→ Selected extract
━━━━━━━━

United States District Court, Eastern District of Michigan, Southern Division

March 3, 2015

CLAUDIA MONTES, et al., Defendants.



On November 19, 2014, Plaintiff L.A. Insurance Agency Franchising, LLC (“L.A. Insurance”) filed this action against Defendants. (See the “Complaint, ” ECF #1.) Among other things, L.A. Insurance alleges that Defendants infringed upon its trademarks and breached certain agreements. (See id.) Defendants did not answer or otherwise respond to the Complaint. On December 17, 2014, L.A. Insurance requested that the Clerk of the Court enter a default against the Defendants. (See ECF #9.) The Clerk of the Court entered the requested defaults on December 18, 2014. (See ECF ## 10-14.) On January 6, 2015, L.A. Insurance moved for a default judgment against all Defendants. (See ECF #15.)

On February 9, 2015, Defendants appeared in this action for the first time and filed a motion to set aside the defaults. (See ECF #17.) In their motion, Defendants explain that their “failure to file a responsive pleading to this lawsuit was the result of excusable neglect.” (Id. at 2, Pg. ID 433.) Specifically, Defendants argue that they did not respond to the Complaint earlier because they were engaged in settlement negotiations with L.A. Insurance. (See Id. at 8, Pg. ID 439.) Defendants also assert that they have meritorious defenses against L.A. Insurance’s claims, and that L.A. Insurance would not be prejudiced if the defaults were set aside. (See id.)

Defaults are historically disfavored, and the United States Court of Appeals for the Sixth Circuit has endorsed a “strong preference for trials on the merits.” Shepard Claims Service, Inc. v. William Darrah & Associates, 796 F.2d 190, 193 (6th Cir. 1986). Under Federal Rule of Civil Procedure 55(c), this Court may set aside an entry of a default “for good cause shown.” “Rule 55(c) leaves to the discretion of the trial judge the decision whether to set aside an entry of default.” Shepard Claims Service, 796 F.2d at 193. When considering whether “good cause” exists, the Court considers three factors:

1. Whether the plaintiff will be prejudiced;
2. Whether the defendant has a meritorious defense; and
3. Whether culpable conduct of the defendant led to the default.

Id. at 192 (quoting United Coin Meter Co. v. Seaboard Coastline R.R., 705 F.2d 839, 845 (6th Cir. 1983)). Moreover, this circuit applies a “somewhat more lenient standard” to “Rule 55(c) motions where there has only been an entry of default, than to Rule 60(b) motions where judgment has been entered.” Id. at 193. Here, “good cause” exists to set aside the defaults.

First, setting aside the defaults would cause no substantial prejudice to LA Insurance. Indeed, L.A. Insurance “concedes that Defendants’ delay in responding to the Complaint is not likely to give rise to” the loss of evidence or problems during discovery. (L.A. Insurance Response Brief, ECF #18 at 5, Pg. ID 464.) Therefore, this factor favors setting aside the defaults.

━━━━━━━━

→ Required action A
According to the court opinion, on what date did the Clerk of the Court enter the requested defaults?
→ Required action B
From the court opinion, extract the passage starting with "1. Whether the" and going on through "to the default.".
→ Required action C
List the factors that the court opinion says the Court considers when deciding whether "good cause" exists.

(Records from a collection)
━━━━━━━━

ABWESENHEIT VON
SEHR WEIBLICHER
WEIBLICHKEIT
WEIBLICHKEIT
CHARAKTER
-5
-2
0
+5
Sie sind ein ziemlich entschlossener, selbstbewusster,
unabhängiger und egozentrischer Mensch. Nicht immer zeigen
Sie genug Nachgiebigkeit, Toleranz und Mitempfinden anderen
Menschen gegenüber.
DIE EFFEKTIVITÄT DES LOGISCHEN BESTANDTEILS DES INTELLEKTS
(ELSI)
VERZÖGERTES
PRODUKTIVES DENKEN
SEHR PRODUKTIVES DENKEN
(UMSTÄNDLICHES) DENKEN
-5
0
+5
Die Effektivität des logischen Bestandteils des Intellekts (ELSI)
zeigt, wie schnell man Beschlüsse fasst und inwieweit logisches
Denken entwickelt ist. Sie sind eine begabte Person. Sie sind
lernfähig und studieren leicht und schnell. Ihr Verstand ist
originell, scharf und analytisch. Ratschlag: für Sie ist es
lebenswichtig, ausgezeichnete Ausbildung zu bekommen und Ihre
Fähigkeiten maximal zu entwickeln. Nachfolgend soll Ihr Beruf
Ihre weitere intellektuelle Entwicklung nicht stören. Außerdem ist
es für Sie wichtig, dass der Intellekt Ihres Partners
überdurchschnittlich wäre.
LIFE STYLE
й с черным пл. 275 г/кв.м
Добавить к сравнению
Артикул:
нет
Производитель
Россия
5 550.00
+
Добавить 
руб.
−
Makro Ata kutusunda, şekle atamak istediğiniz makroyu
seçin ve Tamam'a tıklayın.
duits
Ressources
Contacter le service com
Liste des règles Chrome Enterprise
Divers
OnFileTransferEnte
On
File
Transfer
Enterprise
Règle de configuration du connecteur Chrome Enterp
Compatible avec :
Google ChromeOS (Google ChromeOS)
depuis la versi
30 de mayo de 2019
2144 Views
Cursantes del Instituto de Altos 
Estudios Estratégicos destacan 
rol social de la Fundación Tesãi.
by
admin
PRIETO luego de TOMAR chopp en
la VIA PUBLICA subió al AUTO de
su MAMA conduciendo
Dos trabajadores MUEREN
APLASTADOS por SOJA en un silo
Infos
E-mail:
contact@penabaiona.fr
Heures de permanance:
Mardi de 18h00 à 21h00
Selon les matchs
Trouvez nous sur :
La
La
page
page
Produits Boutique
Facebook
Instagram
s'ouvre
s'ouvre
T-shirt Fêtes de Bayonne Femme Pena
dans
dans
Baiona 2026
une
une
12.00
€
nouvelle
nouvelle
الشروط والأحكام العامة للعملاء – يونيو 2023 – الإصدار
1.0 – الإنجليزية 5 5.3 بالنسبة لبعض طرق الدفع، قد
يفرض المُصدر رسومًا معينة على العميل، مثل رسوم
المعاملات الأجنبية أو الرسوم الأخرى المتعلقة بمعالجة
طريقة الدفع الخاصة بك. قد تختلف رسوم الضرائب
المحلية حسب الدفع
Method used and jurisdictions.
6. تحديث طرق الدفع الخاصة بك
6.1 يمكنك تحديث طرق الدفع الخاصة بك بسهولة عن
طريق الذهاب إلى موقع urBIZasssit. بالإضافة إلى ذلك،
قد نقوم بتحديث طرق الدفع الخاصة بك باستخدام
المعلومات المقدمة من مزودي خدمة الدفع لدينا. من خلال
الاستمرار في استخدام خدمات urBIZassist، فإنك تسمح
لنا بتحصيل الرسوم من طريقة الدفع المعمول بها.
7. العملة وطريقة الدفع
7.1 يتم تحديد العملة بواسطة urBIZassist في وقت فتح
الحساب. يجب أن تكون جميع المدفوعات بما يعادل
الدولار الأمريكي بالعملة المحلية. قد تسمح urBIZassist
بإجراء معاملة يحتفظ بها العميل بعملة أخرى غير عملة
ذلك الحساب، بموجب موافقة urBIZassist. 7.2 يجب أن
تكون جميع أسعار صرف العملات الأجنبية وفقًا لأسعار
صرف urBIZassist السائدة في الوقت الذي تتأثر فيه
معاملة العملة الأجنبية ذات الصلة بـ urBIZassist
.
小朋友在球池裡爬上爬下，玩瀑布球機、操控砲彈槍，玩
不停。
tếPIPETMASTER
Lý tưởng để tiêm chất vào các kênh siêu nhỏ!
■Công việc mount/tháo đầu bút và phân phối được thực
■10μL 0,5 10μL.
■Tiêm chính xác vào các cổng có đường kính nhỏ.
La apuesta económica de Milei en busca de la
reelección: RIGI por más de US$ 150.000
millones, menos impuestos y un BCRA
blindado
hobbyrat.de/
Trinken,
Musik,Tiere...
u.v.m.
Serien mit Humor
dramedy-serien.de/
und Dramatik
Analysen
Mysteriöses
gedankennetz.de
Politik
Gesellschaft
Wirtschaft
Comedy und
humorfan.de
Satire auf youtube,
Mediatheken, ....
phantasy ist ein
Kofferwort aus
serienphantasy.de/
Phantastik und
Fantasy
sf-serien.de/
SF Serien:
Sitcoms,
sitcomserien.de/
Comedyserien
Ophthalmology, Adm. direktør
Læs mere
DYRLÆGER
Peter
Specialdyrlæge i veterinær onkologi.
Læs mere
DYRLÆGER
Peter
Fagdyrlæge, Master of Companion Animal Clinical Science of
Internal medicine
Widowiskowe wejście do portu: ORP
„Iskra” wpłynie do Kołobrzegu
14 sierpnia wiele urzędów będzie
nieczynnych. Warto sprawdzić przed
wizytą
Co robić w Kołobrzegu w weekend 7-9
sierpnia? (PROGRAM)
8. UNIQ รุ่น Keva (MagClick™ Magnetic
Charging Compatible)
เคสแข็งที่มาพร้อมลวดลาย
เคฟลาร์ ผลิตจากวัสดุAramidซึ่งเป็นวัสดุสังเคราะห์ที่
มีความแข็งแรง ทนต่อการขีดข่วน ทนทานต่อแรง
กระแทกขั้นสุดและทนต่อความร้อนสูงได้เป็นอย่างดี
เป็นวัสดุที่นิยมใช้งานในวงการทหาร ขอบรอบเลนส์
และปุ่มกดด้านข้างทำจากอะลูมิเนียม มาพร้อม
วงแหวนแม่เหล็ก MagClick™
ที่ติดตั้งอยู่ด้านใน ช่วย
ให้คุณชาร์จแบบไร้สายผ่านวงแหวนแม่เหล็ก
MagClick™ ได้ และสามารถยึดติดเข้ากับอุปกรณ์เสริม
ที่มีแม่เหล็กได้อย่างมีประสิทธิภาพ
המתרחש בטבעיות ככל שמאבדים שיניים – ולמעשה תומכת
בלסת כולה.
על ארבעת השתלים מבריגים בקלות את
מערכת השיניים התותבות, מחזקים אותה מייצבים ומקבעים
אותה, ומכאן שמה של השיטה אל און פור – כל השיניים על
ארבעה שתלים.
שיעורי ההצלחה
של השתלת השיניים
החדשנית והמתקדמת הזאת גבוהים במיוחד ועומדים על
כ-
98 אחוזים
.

━━━━━━━━

→ Expected answer A
December 18, 2014

→ Expected answer B
1. Whether the plaintiff will be prejudiced;
2. Whether the defendant has a meritorious defense; and
3. Whether culpable conduct of the defendant led to the default.

→ Expected answer C
1. Whether the plaintiff will be prejudiced
2. Whether the defendant has a meritorious defense
3. Whether culpable conduct of the defendant led to the default